I'm looking to generate stock returns with inter-stock correlation in Python. However, the output is not behaving properly and may have accidental temporal correlation causing issues.
This code is designed to generate num_paths of correlated stock returns given a Panda's Series of annualized returns, a DataFrame of constant covariances and a DateIndex of dates (date_index).
from pandas import DataFrame, concat
from scipy.stats import multivariate_normal
def correlated_returns(num_paths, returns, covariances, date_index, periods_per_year=1):
period_returns = (1 + returns) ** (1 / periods_per_year) - 1 if periods_per_year != 1 else returns
mn = multivariate_normal(period_returns, covariances / periods_per_year, allow_singular=True)
digits = len(str(num_paths))
paths = [DataFrame(mn.rvs(size=len(date_index)), index=date_index, columns=returns.index) for _ in range(num_paths)]
keys = [f'Run {str(run_num).zfill(digits)}' for run_num in range(num_paths)]
return concat(paths, axis='columns', keys=keys, names=['Run', 'Returns'])
My test code based on the following covariance matrix shows a few oddities in the results which might be related.
correlation = 0.2 # inter-stock correlation 0.18
annualized_return = 7 / 100 # Simulated return for each stock
stocks = [f'Stock {i}' for i in range(simulated_stocks)]
constituent_weights = DataFrame(1 / simulated_stocks, date_index, stocks)
returns = Series(annualized_return, stocks)
volatilities = Series(volatility, stocks)
correlations = DataFrame(correlation, stocks, stocks)
fill_diagonal(correlations.values, 1)
covariances = correlations.mul(volatilities, axis='index').mul(volatilities, axis='columns')
Over a large number of simulations using equal constituent_weights (above) the index_returns appear to be negatively auto-correlated (using autocorr in Pandas).
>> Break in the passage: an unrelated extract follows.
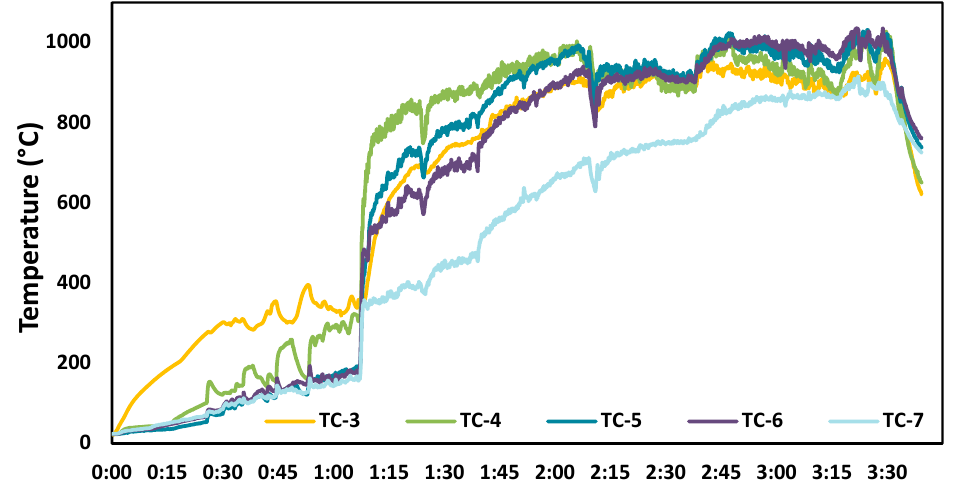
Figure 8. Thermal profile inside the gasification plant during the start-up (TC-3 (bed), TC-4 (fountain), TC-5 (middle 1), TC-6 (middle 2), and TC-3 (middle 3)).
The annualized_returns of the index come in less than 7% expected when the correlation is greater than 0, but equal to 7% when the correlation is 0. Very wierd.
for simulation in range(simulations):
runs = correlated_returns(1, returns, covariances, date_index, frequency_scale)
return_history = runs['Run 0']
index_returns = return_history.mul(constituent_weights).sum(axis='columns') \
.div(constituent_weights.sum(axis='columns'))
annualized_return = (1 + index_returns[1:]).prod() ** (1 / simulation_years) - 1
Am I misusing multivariate_normal somehow?